小規模企業も4割がベア実施【不動産会社の給与体系研究】

ジェイエーアメニティーハウス,ライフコーポレーション,匠地所

統計データ|2026年01月14日

最多は中堅で6割超が昇給

 物価高騰の影響や人材確保のため、不動産業界においてもベースアップ(ベア)の動きが活発化しているようだ。全国賃貸住宅新聞は2025年10月20日から11月9日にかけて、不動産会社の正社員の給与に関する実態調査を実施。ベア実施率は中規模企業が最も高い結果となった。 (野中)

給与水準に格差生じる状況

社員数ごとに分析

 実態調査を分析した結果、どの企業規模においてもベアの必要性が高まっている傾向が見受けられた。しかし、実際の対応は企業規模によって差があり、中規模企業が最も積極的にベアを進める一方、小規模企業は必要性を認識しながらも実行に踏み切れず、給与水準に差が生じているようだ。

 今回の調査では賃貸管理・仲介のほか、建築や開発、売買、家主業を主業とする不動産会社計154社から回答を得た。社員数が100人以上を大企業、10〜99人を中規模企業、10人未満を小規模企業として、規模別に分析した。

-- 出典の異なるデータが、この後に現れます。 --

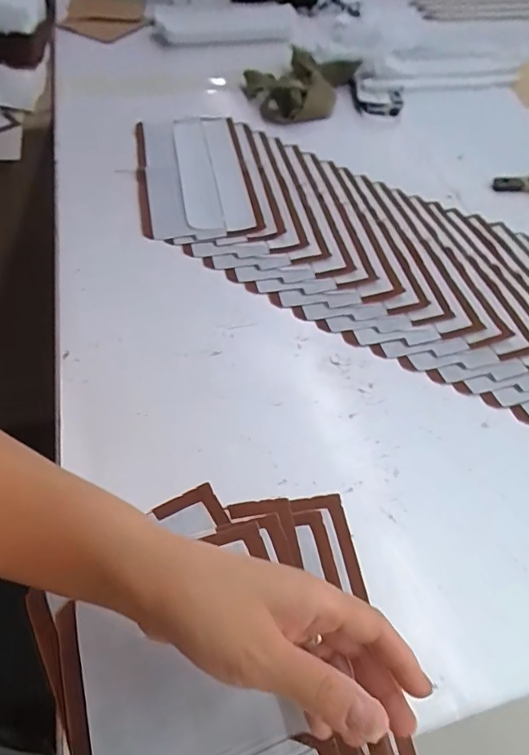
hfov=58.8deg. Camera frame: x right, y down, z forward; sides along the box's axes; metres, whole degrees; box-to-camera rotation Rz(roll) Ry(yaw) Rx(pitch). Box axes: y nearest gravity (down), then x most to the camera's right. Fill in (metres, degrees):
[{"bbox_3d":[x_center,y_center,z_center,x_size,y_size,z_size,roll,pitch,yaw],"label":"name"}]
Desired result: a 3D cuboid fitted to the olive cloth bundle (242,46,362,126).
[{"bbox_3d":[0.044,-0.390,0.624,0.112,0.032,0.147,26,58,13],"label":"olive cloth bundle"}]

 大企業は38社、中規模企業は86社、小規模企業は30社が回答した。

 ベアに関して「1年以内に実施」と回答した割合は、全体では55.8%で、企業規模別に見ると、中規模企業が最も高く60.5%だった。大企業は57.9%、小規模企業は40%と半数を下回った。ただし「実施する予定」は大企業が最も高い23.7%で、中規模企業が22.1%、小規模企業が16.7%。

 「検討中」は小規模企業が最も高く40%、大企業が28.9%、中規模企業が22.1%だった。

 中規模企業の賃上げ意識が高く、小規模企業はベアの必要性を感じつつも実行になかなか踏み出せない様子がうかがえる。一方で「実施しない」と回答した比率は、小規模企業が最も高く13.3%だった。

 賞与・インセンティブを含む全社員の平均年収において最も比率が高かったのは、大企業は「450万〜550万円未満」が34.2 % に上った。中規模企業は「350万〜450万円未満」が最多の40.7%、小規模企業は「300万未満」と「350万〜450万円未満」が同率で26.7%。

 平均年収で、「300万円未満」の回答比率は小規模企業が最も高く、大・中規模企業と比較して約20ポイント多い結果となった。

 新卒採用の有無も規模ごとに別れた。新卒採用を行っていない大企業は2.6%と限定的だったが、中規模企業では43%、小規模企業では56.7%に上った。